閲文集団が設立されてから、Tencentは版権購入と同時に、自社グループのIPコンテンツの制作も始めた。ところが、iQIYIの自社制作方針(『iQIYI』記事URL)と違って、Tencentは制作に深く関わらないスタンスを取っている。つまり、閲文集団からIPを制作会社に売り出し、Tencentは制作会社が仕上げたアニメ、ドラマなどを購入するということである。新麗伝媒が閲文集団に買収してから、『慶余年』のように、「騰訊ー閲文ーTencent」という流れですべて自社消化するケースはあるものの、作品数は限られている。ドラマに関しては、Tencentは版権ものを好むスタンスは変わらない様子である。
また、「NO.1国産アニメプラットフォーム」を目標に掲げているTencentは、国産アニメ制作にも積極的に取り組んでいる。

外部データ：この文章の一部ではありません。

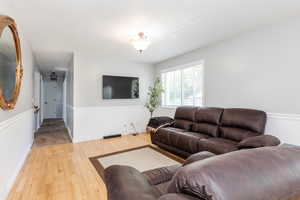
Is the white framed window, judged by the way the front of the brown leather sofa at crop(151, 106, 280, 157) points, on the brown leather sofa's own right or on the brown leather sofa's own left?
on the brown leather sofa's own right

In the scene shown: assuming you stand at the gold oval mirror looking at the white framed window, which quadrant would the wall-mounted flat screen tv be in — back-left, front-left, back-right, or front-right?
front-left

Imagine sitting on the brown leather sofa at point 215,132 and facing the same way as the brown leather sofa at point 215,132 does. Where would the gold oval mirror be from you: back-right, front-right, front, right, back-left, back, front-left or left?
front

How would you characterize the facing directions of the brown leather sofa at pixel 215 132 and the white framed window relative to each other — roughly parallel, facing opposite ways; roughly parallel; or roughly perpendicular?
roughly parallel

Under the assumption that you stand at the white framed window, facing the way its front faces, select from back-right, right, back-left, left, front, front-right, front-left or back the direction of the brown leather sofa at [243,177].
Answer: front-left

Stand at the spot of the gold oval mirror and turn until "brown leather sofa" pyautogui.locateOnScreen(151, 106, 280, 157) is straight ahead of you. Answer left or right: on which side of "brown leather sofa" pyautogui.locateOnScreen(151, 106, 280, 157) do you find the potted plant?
left

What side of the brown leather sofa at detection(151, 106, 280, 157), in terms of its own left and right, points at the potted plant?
right

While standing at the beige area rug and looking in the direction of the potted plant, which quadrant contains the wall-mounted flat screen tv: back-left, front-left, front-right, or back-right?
front-left

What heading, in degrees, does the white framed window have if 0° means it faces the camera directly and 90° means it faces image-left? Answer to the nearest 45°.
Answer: approximately 45°

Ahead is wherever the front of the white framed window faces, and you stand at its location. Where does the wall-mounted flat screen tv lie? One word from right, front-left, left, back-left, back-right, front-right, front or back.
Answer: front-right

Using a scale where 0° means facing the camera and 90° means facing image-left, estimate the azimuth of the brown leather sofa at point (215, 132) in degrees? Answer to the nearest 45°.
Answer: approximately 45°

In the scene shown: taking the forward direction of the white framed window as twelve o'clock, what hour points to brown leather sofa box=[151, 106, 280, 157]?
The brown leather sofa is roughly at 10 o'clock from the white framed window.

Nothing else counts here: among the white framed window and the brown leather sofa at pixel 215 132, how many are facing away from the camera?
0
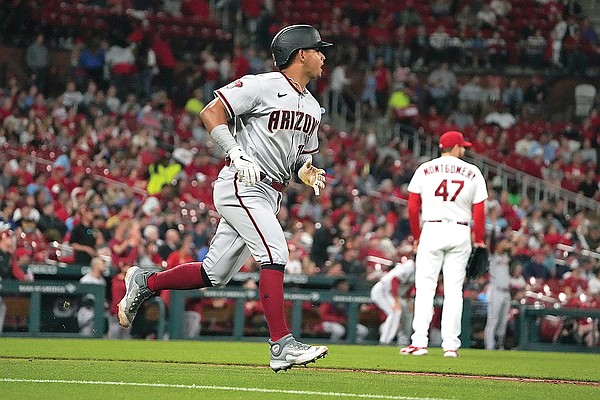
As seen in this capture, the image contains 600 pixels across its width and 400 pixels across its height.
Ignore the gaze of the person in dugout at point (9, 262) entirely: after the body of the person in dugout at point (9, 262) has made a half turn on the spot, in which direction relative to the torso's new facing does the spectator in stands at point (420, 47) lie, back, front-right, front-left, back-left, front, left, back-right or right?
right

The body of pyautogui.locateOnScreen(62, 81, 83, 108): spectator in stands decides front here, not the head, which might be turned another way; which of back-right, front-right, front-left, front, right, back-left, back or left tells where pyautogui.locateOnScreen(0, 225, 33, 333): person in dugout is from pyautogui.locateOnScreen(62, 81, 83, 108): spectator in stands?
front

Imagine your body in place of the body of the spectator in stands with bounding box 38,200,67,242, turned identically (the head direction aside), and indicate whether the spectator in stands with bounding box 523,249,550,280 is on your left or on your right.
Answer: on your left

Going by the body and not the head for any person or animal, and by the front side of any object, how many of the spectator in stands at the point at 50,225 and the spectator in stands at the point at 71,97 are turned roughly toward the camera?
2

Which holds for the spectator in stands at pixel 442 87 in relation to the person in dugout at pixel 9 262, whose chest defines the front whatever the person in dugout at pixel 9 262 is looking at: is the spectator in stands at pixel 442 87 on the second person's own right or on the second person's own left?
on the second person's own left

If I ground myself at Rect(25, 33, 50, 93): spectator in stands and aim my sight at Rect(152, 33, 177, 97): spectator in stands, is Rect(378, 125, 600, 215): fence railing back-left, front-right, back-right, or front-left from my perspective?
front-right

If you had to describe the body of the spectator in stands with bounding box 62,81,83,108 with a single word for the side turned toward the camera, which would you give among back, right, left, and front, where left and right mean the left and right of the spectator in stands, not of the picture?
front

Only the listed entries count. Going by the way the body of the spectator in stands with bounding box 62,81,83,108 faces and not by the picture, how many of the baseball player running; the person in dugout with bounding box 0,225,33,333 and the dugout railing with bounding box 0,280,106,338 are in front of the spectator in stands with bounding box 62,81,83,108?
3

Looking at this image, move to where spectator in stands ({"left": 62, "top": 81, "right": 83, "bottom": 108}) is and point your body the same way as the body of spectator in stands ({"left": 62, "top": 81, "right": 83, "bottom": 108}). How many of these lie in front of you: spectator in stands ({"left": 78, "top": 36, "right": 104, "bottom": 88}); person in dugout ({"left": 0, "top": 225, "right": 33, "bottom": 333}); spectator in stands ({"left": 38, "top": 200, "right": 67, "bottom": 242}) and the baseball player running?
3

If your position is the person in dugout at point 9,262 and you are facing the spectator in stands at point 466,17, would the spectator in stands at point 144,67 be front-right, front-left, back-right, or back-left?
front-left

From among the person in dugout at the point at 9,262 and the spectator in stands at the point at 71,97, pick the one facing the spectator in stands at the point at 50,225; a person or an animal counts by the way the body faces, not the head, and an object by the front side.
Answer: the spectator in stands at the point at 71,97

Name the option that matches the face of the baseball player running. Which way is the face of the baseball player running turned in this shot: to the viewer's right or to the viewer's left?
to the viewer's right

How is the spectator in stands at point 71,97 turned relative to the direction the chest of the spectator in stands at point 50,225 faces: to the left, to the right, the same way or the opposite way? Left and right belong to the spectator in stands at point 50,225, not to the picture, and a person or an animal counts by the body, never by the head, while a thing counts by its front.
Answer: the same way
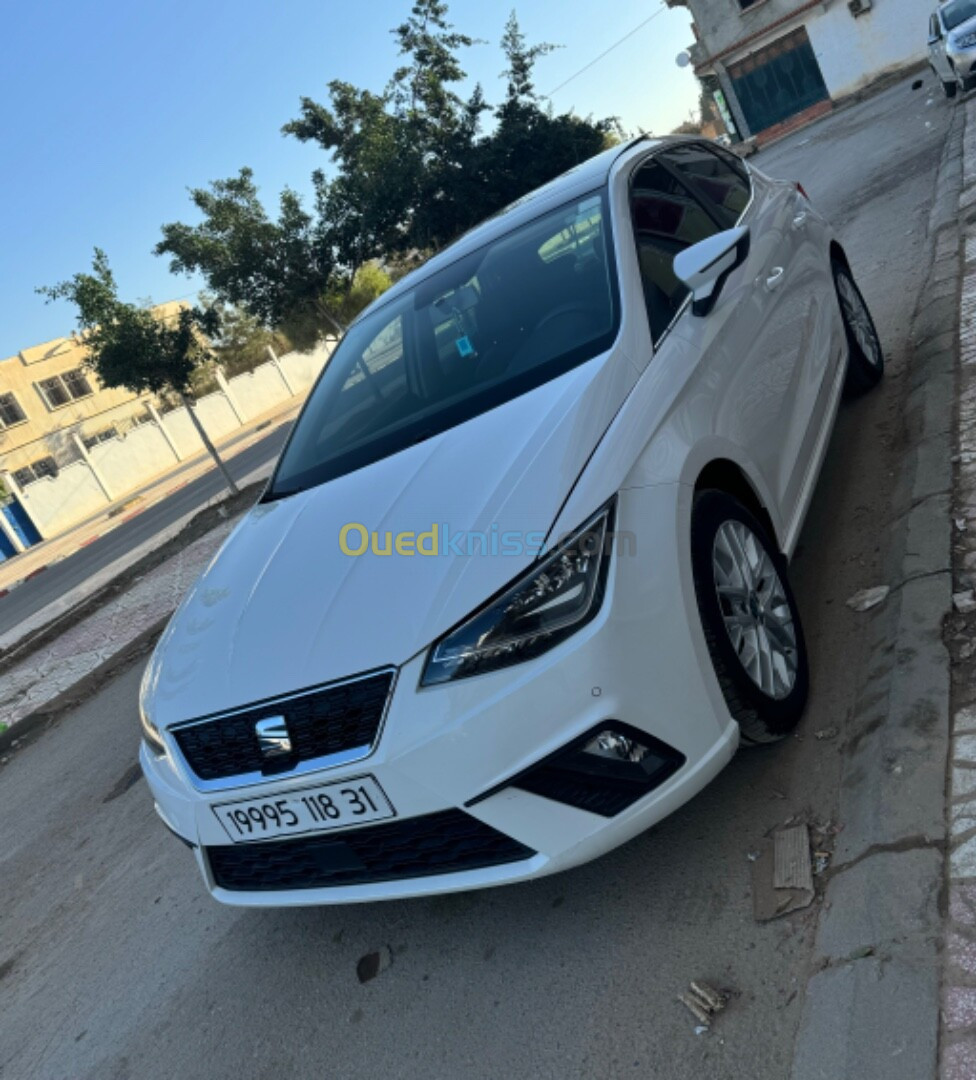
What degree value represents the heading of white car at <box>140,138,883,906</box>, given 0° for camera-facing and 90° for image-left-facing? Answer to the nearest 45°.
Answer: approximately 45°

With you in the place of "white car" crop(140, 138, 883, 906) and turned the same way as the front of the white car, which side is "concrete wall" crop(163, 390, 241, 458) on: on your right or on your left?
on your right

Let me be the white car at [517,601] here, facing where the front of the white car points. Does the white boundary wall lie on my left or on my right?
on my right

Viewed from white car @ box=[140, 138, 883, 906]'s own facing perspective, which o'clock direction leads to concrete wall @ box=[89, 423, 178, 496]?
The concrete wall is roughly at 4 o'clock from the white car.

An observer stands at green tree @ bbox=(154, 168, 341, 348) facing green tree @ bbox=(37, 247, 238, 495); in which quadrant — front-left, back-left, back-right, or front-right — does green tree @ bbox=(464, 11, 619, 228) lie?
back-left

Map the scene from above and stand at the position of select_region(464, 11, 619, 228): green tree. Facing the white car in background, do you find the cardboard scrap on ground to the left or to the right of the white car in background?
right

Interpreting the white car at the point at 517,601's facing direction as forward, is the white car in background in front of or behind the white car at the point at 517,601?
behind

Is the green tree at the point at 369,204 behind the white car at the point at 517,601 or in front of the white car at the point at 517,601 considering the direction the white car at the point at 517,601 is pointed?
behind

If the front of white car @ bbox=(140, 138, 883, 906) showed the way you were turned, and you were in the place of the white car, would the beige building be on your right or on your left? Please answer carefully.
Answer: on your right

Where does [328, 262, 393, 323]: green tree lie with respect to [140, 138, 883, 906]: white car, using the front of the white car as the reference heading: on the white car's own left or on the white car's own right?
on the white car's own right

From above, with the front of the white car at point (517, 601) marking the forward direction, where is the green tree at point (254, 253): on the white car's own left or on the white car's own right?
on the white car's own right
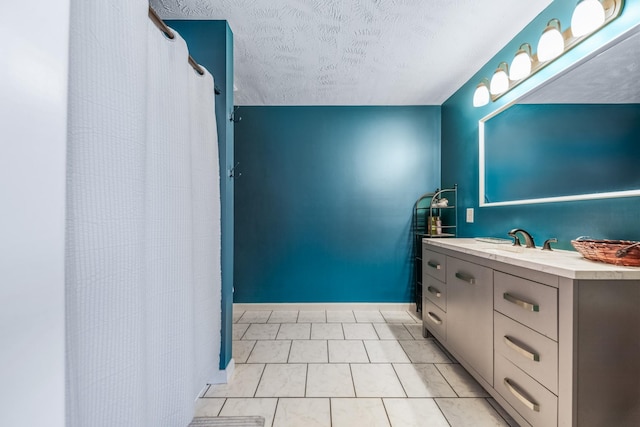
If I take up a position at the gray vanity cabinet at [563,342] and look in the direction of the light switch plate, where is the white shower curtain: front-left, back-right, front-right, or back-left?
back-left

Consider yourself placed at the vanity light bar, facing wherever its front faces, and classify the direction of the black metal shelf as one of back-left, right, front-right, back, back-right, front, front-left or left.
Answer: right

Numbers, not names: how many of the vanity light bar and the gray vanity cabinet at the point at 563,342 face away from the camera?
0

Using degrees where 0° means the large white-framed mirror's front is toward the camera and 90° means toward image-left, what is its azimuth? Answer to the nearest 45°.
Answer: approximately 45°

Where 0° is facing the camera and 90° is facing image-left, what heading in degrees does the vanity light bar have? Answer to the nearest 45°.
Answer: approximately 45°

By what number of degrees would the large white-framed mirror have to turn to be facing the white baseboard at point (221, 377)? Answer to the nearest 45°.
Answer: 0° — it already faces it

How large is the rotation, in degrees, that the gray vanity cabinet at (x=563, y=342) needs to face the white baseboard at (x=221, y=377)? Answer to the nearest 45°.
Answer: approximately 45° to its right

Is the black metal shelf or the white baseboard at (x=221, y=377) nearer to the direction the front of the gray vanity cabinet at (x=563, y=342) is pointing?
the white baseboard

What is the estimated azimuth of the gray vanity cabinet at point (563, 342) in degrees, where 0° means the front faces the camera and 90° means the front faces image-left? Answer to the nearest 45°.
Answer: approximately 45°

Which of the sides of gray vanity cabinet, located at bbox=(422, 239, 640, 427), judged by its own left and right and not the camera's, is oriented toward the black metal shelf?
right
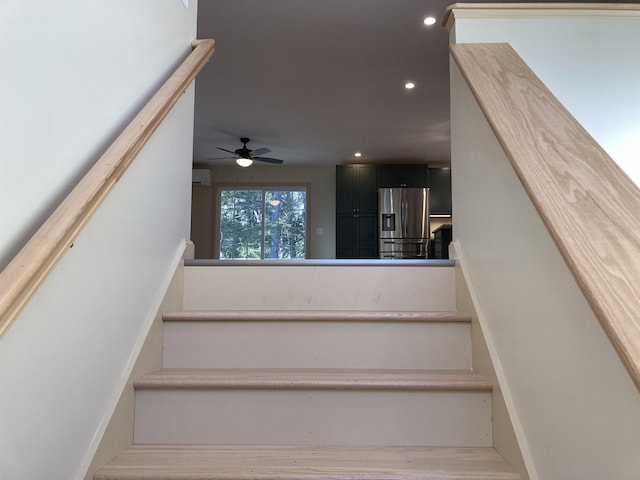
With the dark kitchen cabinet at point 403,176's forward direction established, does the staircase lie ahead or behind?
ahead

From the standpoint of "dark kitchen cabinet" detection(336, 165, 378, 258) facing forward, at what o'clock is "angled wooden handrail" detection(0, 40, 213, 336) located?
The angled wooden handrail is roughly at 12 o'clock from the dark kitchen cabinet.

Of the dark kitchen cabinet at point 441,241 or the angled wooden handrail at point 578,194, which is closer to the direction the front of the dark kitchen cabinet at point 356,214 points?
the angled wooden handrail

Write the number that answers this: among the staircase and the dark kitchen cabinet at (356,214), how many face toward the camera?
2

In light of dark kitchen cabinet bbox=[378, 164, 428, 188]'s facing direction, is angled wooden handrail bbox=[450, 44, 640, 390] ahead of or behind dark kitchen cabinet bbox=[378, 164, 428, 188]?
ahead

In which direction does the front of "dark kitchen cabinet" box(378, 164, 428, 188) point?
toward the camera

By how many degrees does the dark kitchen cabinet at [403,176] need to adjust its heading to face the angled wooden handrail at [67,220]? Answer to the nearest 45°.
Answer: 0° — it already faces it

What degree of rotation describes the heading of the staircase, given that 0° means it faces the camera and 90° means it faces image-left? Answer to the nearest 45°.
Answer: approximately 0°

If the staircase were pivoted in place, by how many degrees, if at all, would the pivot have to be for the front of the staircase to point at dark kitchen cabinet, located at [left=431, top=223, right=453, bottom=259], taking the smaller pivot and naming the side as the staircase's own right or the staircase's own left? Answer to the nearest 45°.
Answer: approximately 180°

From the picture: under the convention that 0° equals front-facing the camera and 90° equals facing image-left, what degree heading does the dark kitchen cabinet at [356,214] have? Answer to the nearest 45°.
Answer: approximately 0°

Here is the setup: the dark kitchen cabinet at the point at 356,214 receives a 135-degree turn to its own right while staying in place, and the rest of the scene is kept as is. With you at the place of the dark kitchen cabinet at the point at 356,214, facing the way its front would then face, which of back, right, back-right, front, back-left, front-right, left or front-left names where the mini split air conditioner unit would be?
front-left

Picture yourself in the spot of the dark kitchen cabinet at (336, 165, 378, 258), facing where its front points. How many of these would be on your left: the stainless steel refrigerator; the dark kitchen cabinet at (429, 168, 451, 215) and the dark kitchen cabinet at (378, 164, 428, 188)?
3

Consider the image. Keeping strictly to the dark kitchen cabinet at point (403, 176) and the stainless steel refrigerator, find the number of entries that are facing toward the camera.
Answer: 2
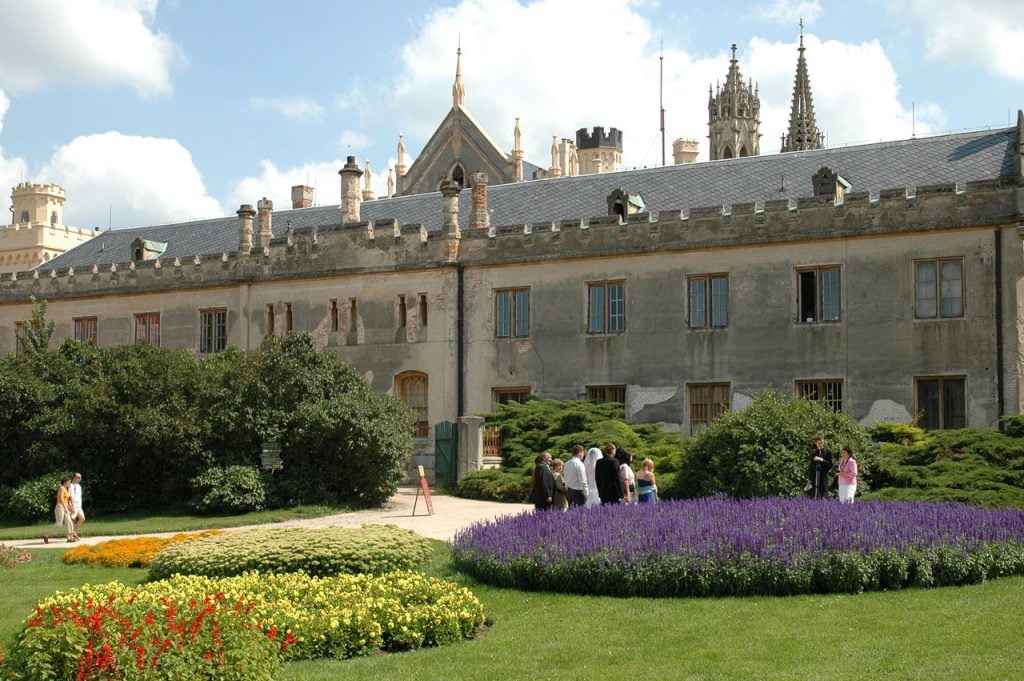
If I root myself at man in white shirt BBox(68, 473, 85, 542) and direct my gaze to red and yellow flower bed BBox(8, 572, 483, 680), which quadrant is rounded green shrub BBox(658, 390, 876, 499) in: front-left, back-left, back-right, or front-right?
front-left

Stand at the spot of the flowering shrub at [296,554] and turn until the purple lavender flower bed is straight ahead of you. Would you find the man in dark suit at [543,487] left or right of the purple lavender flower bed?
left

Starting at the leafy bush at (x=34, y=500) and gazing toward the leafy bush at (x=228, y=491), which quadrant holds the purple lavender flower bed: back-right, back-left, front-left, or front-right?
front-right

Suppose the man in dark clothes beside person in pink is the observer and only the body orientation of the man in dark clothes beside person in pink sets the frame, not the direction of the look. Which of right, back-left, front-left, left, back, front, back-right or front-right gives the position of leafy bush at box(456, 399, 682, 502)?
back-right

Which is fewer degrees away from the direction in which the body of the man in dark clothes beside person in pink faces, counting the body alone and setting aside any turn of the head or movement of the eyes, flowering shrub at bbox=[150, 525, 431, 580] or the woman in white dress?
the flowering shrub

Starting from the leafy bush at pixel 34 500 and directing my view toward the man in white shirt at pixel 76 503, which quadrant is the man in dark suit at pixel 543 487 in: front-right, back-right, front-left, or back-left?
front-left

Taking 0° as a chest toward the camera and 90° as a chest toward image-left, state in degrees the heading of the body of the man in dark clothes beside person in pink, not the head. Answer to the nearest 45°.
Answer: approximately 0°

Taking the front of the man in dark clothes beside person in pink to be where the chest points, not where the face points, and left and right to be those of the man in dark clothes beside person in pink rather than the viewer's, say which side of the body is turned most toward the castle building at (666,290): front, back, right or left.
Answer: back

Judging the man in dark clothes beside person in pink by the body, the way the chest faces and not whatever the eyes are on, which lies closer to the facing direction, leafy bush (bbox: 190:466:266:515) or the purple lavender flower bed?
the purple lavender flower bed

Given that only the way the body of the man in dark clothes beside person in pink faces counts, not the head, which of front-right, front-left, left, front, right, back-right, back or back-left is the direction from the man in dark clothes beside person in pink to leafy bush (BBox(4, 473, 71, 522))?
right

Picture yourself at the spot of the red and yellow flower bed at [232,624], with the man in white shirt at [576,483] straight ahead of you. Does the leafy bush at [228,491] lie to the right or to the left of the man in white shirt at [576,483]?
left
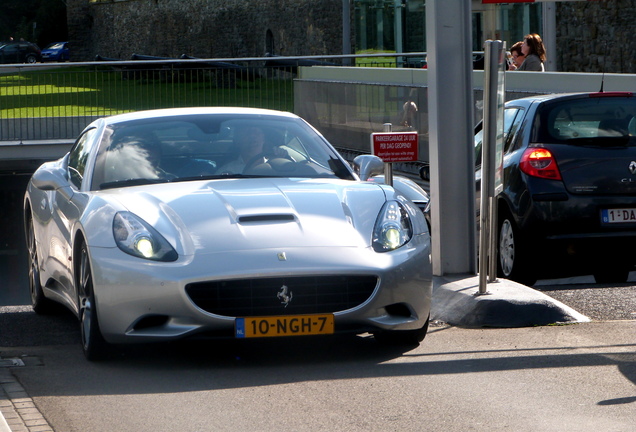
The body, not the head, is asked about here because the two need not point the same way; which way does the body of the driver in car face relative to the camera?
toward the camera

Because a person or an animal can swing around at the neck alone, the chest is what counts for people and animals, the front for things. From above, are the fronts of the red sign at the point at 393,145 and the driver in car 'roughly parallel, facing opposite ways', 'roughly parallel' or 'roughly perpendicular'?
roughly parallel

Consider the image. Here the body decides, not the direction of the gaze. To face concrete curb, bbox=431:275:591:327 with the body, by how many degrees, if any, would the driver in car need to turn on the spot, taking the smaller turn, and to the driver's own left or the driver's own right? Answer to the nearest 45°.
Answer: approximately 90° to the driver's own left

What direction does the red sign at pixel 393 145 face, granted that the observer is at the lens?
facing the viewer

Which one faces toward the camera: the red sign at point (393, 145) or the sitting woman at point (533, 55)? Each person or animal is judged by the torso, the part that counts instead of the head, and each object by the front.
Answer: the red sign

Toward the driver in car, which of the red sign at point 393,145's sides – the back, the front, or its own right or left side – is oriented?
front
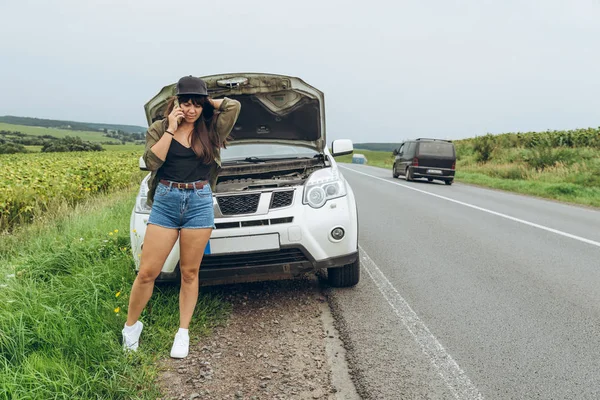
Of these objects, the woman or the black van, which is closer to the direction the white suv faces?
the woman

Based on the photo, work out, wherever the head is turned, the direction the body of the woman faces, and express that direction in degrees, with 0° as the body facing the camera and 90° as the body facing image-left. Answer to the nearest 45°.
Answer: approximately 0°

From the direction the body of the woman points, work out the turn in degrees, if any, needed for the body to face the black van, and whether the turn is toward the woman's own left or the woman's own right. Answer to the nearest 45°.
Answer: approximately 135° to the woman's own left

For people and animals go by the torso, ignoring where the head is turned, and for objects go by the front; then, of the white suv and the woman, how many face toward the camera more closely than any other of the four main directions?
2

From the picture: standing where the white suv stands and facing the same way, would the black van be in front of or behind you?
behind
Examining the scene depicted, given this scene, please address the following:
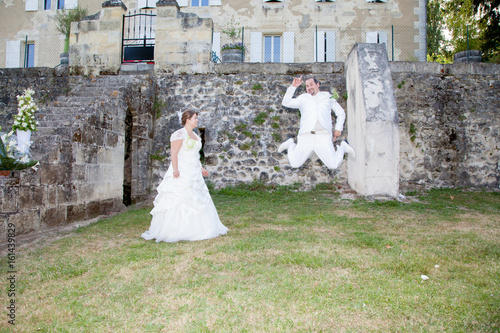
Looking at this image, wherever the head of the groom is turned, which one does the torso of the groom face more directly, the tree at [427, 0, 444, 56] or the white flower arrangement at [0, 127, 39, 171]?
the white flower arrangement

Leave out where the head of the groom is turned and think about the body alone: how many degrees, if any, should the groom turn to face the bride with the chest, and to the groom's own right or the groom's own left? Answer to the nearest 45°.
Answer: approximately 90° to the groom's own right

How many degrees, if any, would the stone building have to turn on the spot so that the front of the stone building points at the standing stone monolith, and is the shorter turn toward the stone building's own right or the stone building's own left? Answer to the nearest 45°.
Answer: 0° — it already faces it

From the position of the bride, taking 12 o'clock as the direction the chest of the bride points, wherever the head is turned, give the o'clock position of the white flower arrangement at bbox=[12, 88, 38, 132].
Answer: The white flower arrangement is roughly at 5 o'clock from the bride.

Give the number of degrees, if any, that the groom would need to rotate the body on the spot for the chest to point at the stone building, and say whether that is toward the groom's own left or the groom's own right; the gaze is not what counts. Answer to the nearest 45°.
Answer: approximately 180°

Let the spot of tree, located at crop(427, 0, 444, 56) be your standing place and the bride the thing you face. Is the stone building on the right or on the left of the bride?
right

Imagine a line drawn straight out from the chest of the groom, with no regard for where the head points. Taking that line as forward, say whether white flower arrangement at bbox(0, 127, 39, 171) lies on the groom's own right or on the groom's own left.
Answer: on the groom's own right

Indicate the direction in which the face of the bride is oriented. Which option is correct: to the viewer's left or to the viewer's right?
to the viewer's right

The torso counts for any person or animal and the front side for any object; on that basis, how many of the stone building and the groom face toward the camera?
2

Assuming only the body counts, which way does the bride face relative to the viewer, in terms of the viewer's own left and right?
facing the viewer and to the right of the viewer

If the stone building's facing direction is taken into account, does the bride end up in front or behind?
in front

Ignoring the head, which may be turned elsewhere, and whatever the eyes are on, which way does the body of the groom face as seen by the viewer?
toward the camera

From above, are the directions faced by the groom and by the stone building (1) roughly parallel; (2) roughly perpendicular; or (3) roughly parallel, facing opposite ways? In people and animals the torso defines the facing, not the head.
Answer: roughly parallel
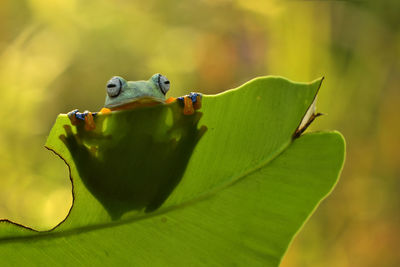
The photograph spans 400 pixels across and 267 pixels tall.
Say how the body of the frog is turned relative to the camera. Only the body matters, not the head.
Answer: toward the camera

8月8日に行われた「騰訊視頻動漫年度発布會(Tencentアニメション年度発表会)」において、一気に64作のタイトルを公開し、その内22作品はオリジナルタイトル、22作品は漫画からのアニメ化作品、20作品はアニメシリーズの続編である。また、騰訊はアニメ、ドラマ、ゲームまでを開発できるIPを育てるため、閲文グループ以外にも、漫画プラットフォームなどへの投資も積極的に行っている。騰訊漫画のほか、市場シェア率1位の漫画プラットフォーム『快看漫画(Kuaikan Comic)』への投資、漫画制作会社『百漫文化』の買収、一時期では半年で10社の漫画関連の会社へ投資を行っている。
最後に
騰訊の決済発表によると、2020年上半期、騰訊はコンテンツ関連事業に268.62億人民元(約4記録4兆円)を投資し、前年比19.11%の増加。現在発表しているタイトルを見ると、今後もコンテンツに関する予算は削減しないようである。
今後もTencentの新しい動きや作品などを紹介させていただく。